2) Gulf of Mexico Liability Unchanged

BP did not change the net charge provision for the Gulf of Mexico spill; $42.2 billion was allocated, and $10.6 billion was paid out so far. The company continues to take the position that it was not grossly negligent. Post-trial conclusions and briefings from phase 1 of the trial will be complete by July 12, 2013. When the trial moves to the second phase in September, BP will be claiming that the accident involved multiple parties.

3) Financial Forecast

For 2013, capital expenditure will be between $24 billion - $25 billion. After that, annual spend will be in the range of $24 billion - $27 billion. BP forecasts operating cash flow will be $30 billion - $31 billion in 2014. $2 billion - $3 billion in assets will be sold each year.

4) Exploration Activities Sustain Future Growth

Investors have the assurance that the BP management team will grow free cash flow by focusing on high-margin projects in the upstream. BP plans to have 15 to 25 wells in 2013. For oil sands, BP has a pipeline of 45 projects. In 2013, four of the projects will be started.

5) Focus on Wind Energy

BP affirmed its commitment to wind energy, noting the benefit of tax credits to help in its viability. The company has 16 wind farms in the U.S., with three being recent constructions.

Current Risks

Mad Dog Phase 2, which is BP's largest new oil project in the Gulf, is a development that involves BHP and Chevron (NYSE:CVX). BP said in its conference call that the project was not as attractive as previously modeled. The current forecast is that the project could bring production earlier, but at lower rates.

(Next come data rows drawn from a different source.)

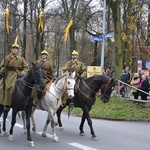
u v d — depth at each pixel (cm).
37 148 821
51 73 1006
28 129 850
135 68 3544
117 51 2138
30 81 851
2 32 2948
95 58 3294
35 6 2725
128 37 2745
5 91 888
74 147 841
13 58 916
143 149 849
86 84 975
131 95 1861
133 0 2517
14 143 870
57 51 3688
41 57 1010
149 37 3600
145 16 3516
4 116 948
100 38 1820
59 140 922
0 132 980
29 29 3041
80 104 977
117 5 2139
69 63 1048
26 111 865
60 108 1068
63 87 908
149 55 3509
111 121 1363
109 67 3650
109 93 958
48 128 1109
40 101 934
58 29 3034
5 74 908
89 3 2736
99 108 1628
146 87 1700
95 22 3108
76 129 1110
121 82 1795
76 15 2769
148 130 1157
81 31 3612
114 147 856
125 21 2867
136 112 1528
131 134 1062
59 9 2762
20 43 3188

Compared with BP, BHP and Chevron both have a higher P/E and market capitalization. If investors assign a higher valuation to BP based on a comparable price/sales or yield, BP shares will continue the recent rise:

NAME

MKT CAP, $

P/E

YIELD, %

PRICE/SALES

BP plc

140.36B

6.19

4.9

0.37

Chevron Corporation

239.44B

9.31

3.2

1.1

BHP Billiton Limited

181.21B

18.93

3.4

2.68

Data Source: Yahoo Finance

The $30 billion - $31 billion cash flow forecast from BP is based on $100 per barrel and $5.00 per MMBtu for natural gas.

Conclusion

Risk reduction continues to be a priority for BP moving into 2014. The company has a goal of improving operating cash flow by 50% by 2014 compared with 2011. The share buyback of up to $8 billion also enhances shareholder value, making it likely that the $40 lows tested throughout the last year will not be broken.